Большой Жанно | страница 54



Но старик тот не унимался.

— Верно ли сказал ваш начальник, что вы все за Кинстянтина выходили — и всех вас за то и гонят?

Я даже испариной покрылся. А Петруша Муханов (со мной-то ехал саблуковский племянник!) — тот не растерялся и отвечает:

— Нет, мужики, мы для виду именем цесаревича прикрылись! Мы хотели волю господским дать, службу уменьшить, подушную убавить.

Старики наши заулыбались, ушли довольные, оставили нам меда и молока.

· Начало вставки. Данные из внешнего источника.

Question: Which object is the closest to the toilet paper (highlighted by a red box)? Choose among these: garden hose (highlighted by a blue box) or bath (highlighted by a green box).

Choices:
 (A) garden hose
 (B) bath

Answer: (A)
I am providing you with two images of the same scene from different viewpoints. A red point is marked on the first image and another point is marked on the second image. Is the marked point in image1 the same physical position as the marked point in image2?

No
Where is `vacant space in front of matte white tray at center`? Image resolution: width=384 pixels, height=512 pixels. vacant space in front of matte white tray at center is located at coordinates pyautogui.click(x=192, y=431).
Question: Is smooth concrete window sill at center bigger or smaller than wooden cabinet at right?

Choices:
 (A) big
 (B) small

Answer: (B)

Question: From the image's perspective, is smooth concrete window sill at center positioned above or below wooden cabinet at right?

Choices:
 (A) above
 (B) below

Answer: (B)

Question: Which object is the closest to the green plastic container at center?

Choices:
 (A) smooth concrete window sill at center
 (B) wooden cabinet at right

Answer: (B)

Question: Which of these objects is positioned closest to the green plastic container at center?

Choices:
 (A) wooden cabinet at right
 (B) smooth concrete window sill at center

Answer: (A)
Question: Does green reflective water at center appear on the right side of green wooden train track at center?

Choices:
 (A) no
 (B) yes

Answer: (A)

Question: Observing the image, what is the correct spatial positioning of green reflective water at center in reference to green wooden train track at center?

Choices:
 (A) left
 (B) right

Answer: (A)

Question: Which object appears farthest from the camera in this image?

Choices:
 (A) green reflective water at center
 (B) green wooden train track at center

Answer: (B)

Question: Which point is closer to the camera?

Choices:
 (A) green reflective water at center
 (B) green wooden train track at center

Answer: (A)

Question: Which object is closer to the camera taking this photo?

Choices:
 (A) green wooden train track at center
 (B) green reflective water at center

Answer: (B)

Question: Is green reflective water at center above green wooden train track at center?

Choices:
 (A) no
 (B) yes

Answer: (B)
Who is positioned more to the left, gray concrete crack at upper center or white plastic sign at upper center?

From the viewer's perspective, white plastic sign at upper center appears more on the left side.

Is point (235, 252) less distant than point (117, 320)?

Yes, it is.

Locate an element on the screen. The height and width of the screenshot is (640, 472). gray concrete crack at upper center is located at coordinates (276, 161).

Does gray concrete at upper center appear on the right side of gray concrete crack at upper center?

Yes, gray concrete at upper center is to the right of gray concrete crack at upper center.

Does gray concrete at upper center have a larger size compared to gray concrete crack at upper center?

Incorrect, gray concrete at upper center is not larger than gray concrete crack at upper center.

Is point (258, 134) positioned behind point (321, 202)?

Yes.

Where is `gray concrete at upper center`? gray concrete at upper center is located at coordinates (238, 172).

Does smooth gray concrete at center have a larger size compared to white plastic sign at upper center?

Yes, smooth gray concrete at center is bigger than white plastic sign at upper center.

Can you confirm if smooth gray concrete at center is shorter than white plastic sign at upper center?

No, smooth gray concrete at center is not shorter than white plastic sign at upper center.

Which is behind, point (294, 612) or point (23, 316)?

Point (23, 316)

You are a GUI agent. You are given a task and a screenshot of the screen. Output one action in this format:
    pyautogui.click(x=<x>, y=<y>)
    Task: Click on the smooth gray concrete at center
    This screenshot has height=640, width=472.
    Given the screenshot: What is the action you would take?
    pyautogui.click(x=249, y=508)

Я сперва не разобрал случившегося, говорю Муханову:

— Они же не поняли ничего, не поверили.

— Да все поняли; а насчет того, что не поверили, ты прав, да только своей же правоты не чувствуешь. Ведь русский человек задним умом крепок. Я им всю правду выложил, а они так поняли, что я от них таюсь — и, стало быть, надо сказанное в обратном смысле принять; разве могут господа сами за крестьянскую свободу встать? Вестимо, нет. А вот, если Константин приказал, тогда другое дело. К тому же, смекают наши мужички, что не станем мы первым встречным все тайны царя истинного выкладывать, — так и ушли довольные, а всем своим скажут, что Кинстянтин за них; господа в цепях сказывали.

После, уже в Петровском заводе, пришло к нам известие о смерти Константина.

Может быть, знаменитое восклицание его «молодцы, поляки!» означало, что он и сам уж запутался, — кто таков и с чьей стороны?

Когда в конце 1830 года началось польское восстание, то польская конница, выпестованная Константином, ударила по русским, среди которых великий князь находился. Говорили, будто К. П. крикнул «молодцы!» противной стороне: в течение 15 лет он сильно заигрывал с поляками, женился на польке, может быть, и мечтал втайне стать королем польским — и в Варшаве, пожалуй, его бы приняли, но не стерпели Николая! Е. Я.

Не успели мы в каземате обсудить его быструю смерть от холеры, как Иван Иванович Горбачевский предсказал, что теперь бы самое время его именем поднимать народ — не то, что мы в 25-м; ведь настоящий Константин уж не явится, не уличит… Проходит немного времени, и к нам, оказией, доползает известие — только схоронили великого князя, как объявился он не то в пяти, не то в восьми губерниях и, конечно, даровал всяческие свободы; самозванцев пушками рассеяли, развеяли, а мужичкам объяснили, что имярек — вор, разбойник, а не Константин Павлович.

Ну-ка, Евгений, угадай, что мужички на это ответствовали или подумали?

Я точно скажу, так как имею верные сведения по жандармской части, от самого Якова Дмитриевича: мужички шли домой, крестясь: «Слава те господи, оказывается, схватили злодея нехорошего, самозванца, и, стало быть, жив государь наш Константин Павлович и нам вскорости волю даст!»